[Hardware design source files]

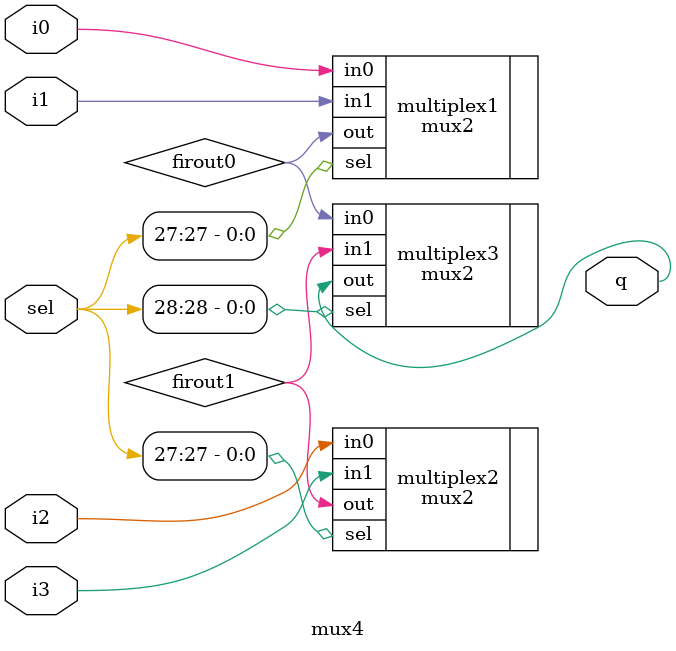
<source format=v>
module mux4 (input wire i0,
				input wire i1,
				input wire i2,
				input wire i3,
				input wire [28:27] sel,
				output wire q
				 );
wire firout0;
wire firout1;
mux2 multiplex1 (	.in0(i0),
						.in1(i1),
						.sel(sel[27]),
						.out(firout0)
						);
mux2 multiplex2 (	.in0(i2),
						.in1(i3),
						.sel(sel[27]),
						.out(firout1)
						);
mux2 multiplex3 (.in0(firout0),
						.in1(firout1),
						.sel(sel[28]),
						.out(q)
						);
endmodule 
</source>
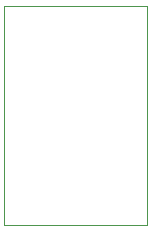
<source format=gm1>
G04 #@! TF.GenerationSoftware,KiCad,Pcbnew,5.1.2-1.fc30*
G04 #@! TF.CreationDate,2019-07-15T00:45:36+02:00*
G04 #@! TF.ProjectId,BadUSB,42616455-5342-42e6-9b69-6361645f7063,rev?*
G04 #@! TF.SameCoordinates,Original*
G04 #@! TF.FileFunction,Profile,NP*
%FSLAX46Y46*%
G04 Gerber Fmt 4.6, Leading zero omitted, Abs format (unit mm)*
G04 Created by KiCad (PCBNEW 5.1.2-1.fc30) date 2019-07-15 00:45:36*
%MOMM*%
%LPD*%
G04 APERTURE LIST*
%ADD10C,0.100000*%
G04 APERTURE END LIST*
D10*
X86420000Y-60830000D02*
X98490000Y-60810000D01*
X86420000Y-42300000D02*
X86420000Y-60830000D01*
X98490000Y-42300000D02*
X86420000Y-42300000D01*
X98490000Y-60810000D02*
X98490000Y-42300000D01*
M02*

</source>
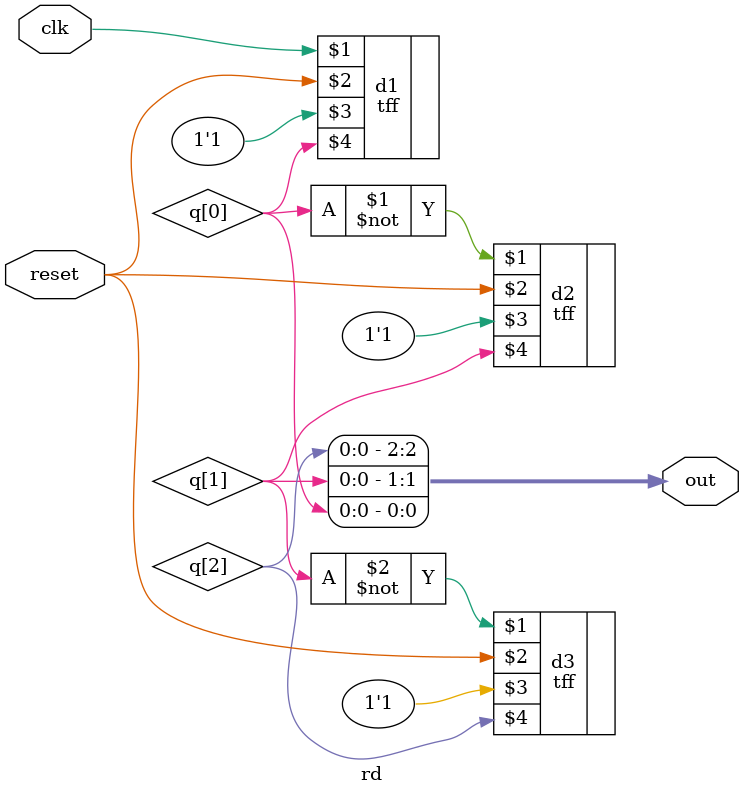
<source format=v>
`include "tff.v"
module rd ( 
  input clk,  
  input reset,  
  output [2:0] out
);  
  wire q[2:0];

  // Instantiate T flip-flops
  tff d1(clk, reset, 1'b1, q[0]);
  tff d2(~q[0], reset, 1'b1, q[1]);
  tff d3(~q[1], reset, 1'b1, q[2]);

  assign out = {q[2], q[1], q[0]};
endmodule

</source>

=== THE PROBLEM ===
What lines above hold the word "input"? List them all.

=== REPLY TO THE EXERCISE ===
module mux4 (input wire i0,
				input wire i1,
				input wire i2,
				input wire i3,
				input wire [28:27] sel,
  input clk,  
  input reset,  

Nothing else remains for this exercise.